*** Opening LISTED RECORDS ***

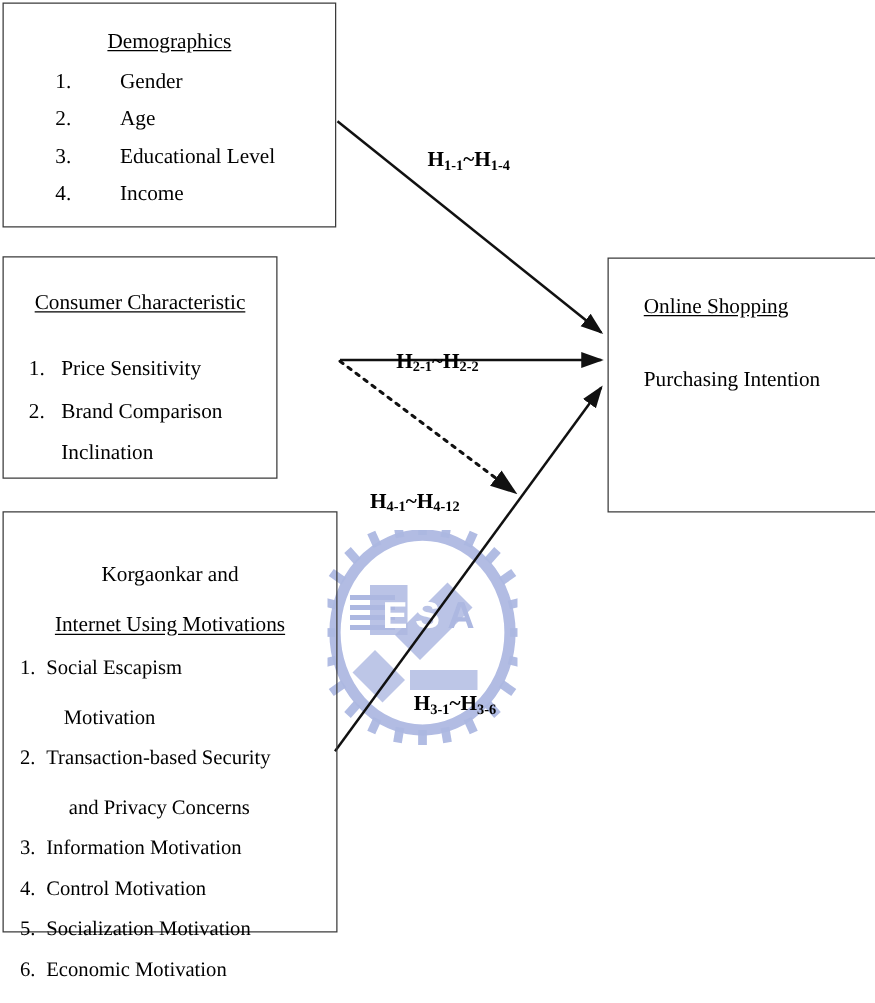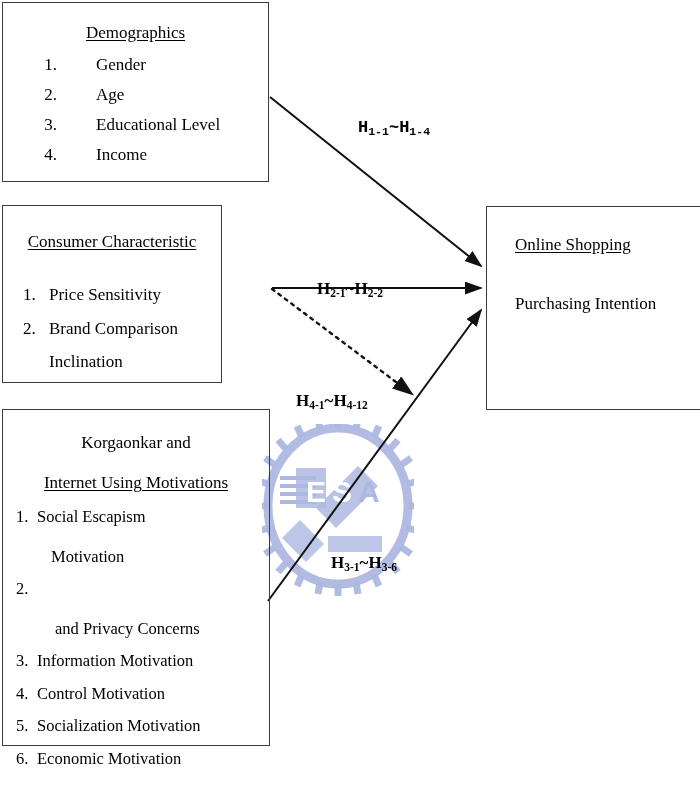--- a/index.html
+++ b/index.html
@@ -58,20 +58,21 @@
     font-size: 17px;
     line-height: 1.2;
     text-decoration: underline;
     text-underline-offset: 2px;
   }
   .plain-title {
     text-align: center;
     font-size: 17px;
     line-height: 1.35;
     text-decoration: none;
+    margin-top: 17px;
   }
 
   
   #box-demographics .inner { padding: 20px 0 0 0; }
   .num-row {
     display: flex;
     font-size: 17px;
     line-height: 1.0;
     margin-top: 13px;
   }
@@ -139,21 +140,21 @@
     white-space: nowrap;
     z-index: 4;
   }
   .hyp sub {
     font-size: 11.5px;
     font-weight: bold;
     vertical-align: baseline;
     position: relative;
     bottom: -3px;
   }
-  #hyp-h1 { left: 358px; top: 118px; font-family: Liberation Mono, monospace; }
+  #hyp-h1 { left: 342px; top: 118px; }
   #hyp-h2 { left: 317px; top: 243px; margin-top: 36px; }
   #hyp-h4 { left: 296px; top: 391px; }
   #hyp-h3 { left: 331px; top: 553px; }
 </style>
 </head>
 <body>
 
 <div id="page">
 
   <svg id="watermark" viewBox="0 0 152 178">
@@ -270,20 +271,21 @@
       <div class="box-title">Internet Using Motivations</div>
 
       <div class="mv-row">
         <span class="num">1.</span>
         <span class="txt">Social Escapism</span>
       </div>
       <div class="mv-cont">Motivation</div>
 
       <div class="mv-row">
         <span class="num">2.</span>
+        <span class="txt">Transaction-based Security</span>
       </div>
       <div class="mv-cont indent2">and Privacy Concerns</div>
 
       <div class="mv-row">
         <span class="num">3.</span>
         <span class="txt">Information Motivation</span>
       </div>
       <div class="mv-row">
         <span class="num">4.</span>
         <span class="txt">Control Motivation</span>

*** Closing LISTED RECORDS ***

== TO DO ==
Would you copy all lines in the records where the string "margin" appears?

== ANSWER TO THE EXERCISE ==
+    margin-top: 17px;
     margin-top: 13px;
   #hyp-h2 { left: 317px; top: 243px; margin-top: 36px; }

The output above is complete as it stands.